[2026] Data Scientist, Foundation AI - PhD Early Career

Roblox
San Mateo, CA, USA2026-02-10

About the job

As a Data Scientist, you will play a critical role in evaluation and optimization for user-facing GenAI systems (such as text, image, video, 3D, 4D). You will define how we measure safety, responsibility, quality, and efficiency. You will combine annotation analysis, design of experiments, causal inference, model-based evaluation methods (such as LLM-as-a-judge), optimization algorithm, and AI models to drive product decisions and model improvements.

Responsibilities

Develop Evaluation Frameworks: Design and operationalize rigorous evaluation systems for either GenAI features (text, image, video, 3D, 4D). This includes eval experiment design, dataset design, label reliability analysis, and implementing and finetuning LLM-as-judge methods.
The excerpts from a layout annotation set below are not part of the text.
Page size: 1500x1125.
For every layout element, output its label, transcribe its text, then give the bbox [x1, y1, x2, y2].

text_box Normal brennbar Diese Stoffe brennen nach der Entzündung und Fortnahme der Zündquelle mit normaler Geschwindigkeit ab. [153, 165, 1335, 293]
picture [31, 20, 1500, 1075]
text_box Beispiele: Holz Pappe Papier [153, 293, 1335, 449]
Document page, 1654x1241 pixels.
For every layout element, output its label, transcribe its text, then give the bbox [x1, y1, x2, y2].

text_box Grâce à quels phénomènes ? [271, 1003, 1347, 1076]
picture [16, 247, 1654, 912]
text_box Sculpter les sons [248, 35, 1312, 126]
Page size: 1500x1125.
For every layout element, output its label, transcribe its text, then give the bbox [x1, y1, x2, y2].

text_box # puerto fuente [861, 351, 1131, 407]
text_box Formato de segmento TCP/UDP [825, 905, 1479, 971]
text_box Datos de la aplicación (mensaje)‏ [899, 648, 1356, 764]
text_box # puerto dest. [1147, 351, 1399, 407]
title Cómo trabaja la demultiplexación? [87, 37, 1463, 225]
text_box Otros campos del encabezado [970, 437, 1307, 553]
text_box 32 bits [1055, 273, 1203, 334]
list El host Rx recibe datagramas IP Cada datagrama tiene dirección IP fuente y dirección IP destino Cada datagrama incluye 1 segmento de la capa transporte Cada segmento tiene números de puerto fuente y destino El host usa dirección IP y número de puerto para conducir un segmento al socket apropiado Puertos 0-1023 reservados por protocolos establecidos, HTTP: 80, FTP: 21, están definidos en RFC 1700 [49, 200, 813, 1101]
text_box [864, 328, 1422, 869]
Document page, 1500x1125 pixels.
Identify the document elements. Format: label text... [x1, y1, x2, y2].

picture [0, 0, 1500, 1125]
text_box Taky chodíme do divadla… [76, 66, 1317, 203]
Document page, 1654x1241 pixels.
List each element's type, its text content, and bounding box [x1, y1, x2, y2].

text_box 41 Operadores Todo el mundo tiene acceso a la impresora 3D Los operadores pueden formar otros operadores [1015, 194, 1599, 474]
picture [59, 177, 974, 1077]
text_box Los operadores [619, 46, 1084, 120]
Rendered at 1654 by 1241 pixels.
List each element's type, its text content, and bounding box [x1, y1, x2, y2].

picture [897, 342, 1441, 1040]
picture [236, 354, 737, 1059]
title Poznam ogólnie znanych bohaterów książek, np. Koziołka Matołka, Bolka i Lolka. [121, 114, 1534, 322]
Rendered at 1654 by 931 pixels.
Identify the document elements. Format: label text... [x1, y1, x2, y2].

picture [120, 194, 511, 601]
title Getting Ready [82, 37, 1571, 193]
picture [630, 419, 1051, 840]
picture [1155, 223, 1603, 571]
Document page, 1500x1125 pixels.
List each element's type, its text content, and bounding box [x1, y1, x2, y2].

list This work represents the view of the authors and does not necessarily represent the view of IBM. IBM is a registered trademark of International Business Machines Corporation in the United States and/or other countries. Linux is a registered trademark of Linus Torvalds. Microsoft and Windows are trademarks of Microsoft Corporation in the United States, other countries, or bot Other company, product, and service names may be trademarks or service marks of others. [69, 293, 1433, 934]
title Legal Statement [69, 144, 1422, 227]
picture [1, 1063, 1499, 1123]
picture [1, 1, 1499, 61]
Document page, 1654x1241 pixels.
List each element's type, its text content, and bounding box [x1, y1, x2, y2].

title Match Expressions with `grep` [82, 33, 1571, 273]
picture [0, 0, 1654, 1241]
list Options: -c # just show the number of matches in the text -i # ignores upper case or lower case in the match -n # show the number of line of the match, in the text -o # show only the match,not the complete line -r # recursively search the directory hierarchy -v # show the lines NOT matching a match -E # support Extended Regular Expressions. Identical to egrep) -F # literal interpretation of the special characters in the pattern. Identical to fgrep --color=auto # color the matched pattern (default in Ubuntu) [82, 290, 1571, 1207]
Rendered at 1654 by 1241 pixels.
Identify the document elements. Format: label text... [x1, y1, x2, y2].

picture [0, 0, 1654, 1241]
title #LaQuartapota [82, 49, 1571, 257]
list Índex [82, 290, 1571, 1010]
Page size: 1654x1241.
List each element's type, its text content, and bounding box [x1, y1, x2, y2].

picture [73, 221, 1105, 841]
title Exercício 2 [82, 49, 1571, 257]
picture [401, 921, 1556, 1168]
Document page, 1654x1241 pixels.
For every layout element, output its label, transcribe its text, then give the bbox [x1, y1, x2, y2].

Run Rigorous Experiments: Conduct online experiments (A/B tests) and causal inference to quantify the impact of GenAI features. You will identify opportunities, measure lift, and ensure statistical rigor.

Define Success Metrics: Partner with cross-functional teams to define leading/lagging indicators for GenAI feature user satisfaction, business success, and safety.

Build Automated Systems: Research and apply state-of-the-art methodologies to build reproducible evaluation tooling that lift rigor and efficiency across the company.

Conduct Applied Research at the Frontier: Maintain an active pulse on the intersection of Gen AI and Data Science. You will innovate on methodology and techniques to solve unique business challenges while contributing to the broader field in the technical community.

Qualifications

Minimum

Possess or pursuing a PhD or equivalent in Statistics, Economics, Computer Science, Applied Math, Physics, Engineering, or a related quantitative field.

Technical Proficiency: Strong proficiency in SQL (Hive/Spark) for manipulating large datasets and scripting languages (Python or R) for analysis and modeling.

Experimentation and Causal Inference: A solid grounding in experimentation, causal inference, and statistical analysis, including test design and metric design for feature impact.

Problem Solving: A demonstrated track record of framing ambiguous problems, designing analytical approaches, and solving open-ended data science problems that drive business impact.

Learning Agility: Ability to effectively and responsibly use AI tools to enhance productivity and a passion for continuously improving methods in a fast-evolving field.

Preferred

GenAI Familiarity: Familiarity with GenAI models and safety/quality evaluation methods. Expertise in the model training lifecycle is a plus (e.g., fine-tuning, RLHF, or synthetic data generation).

Applied Research Background: A track record of applied research or publications in relevant technical fields is highly valued.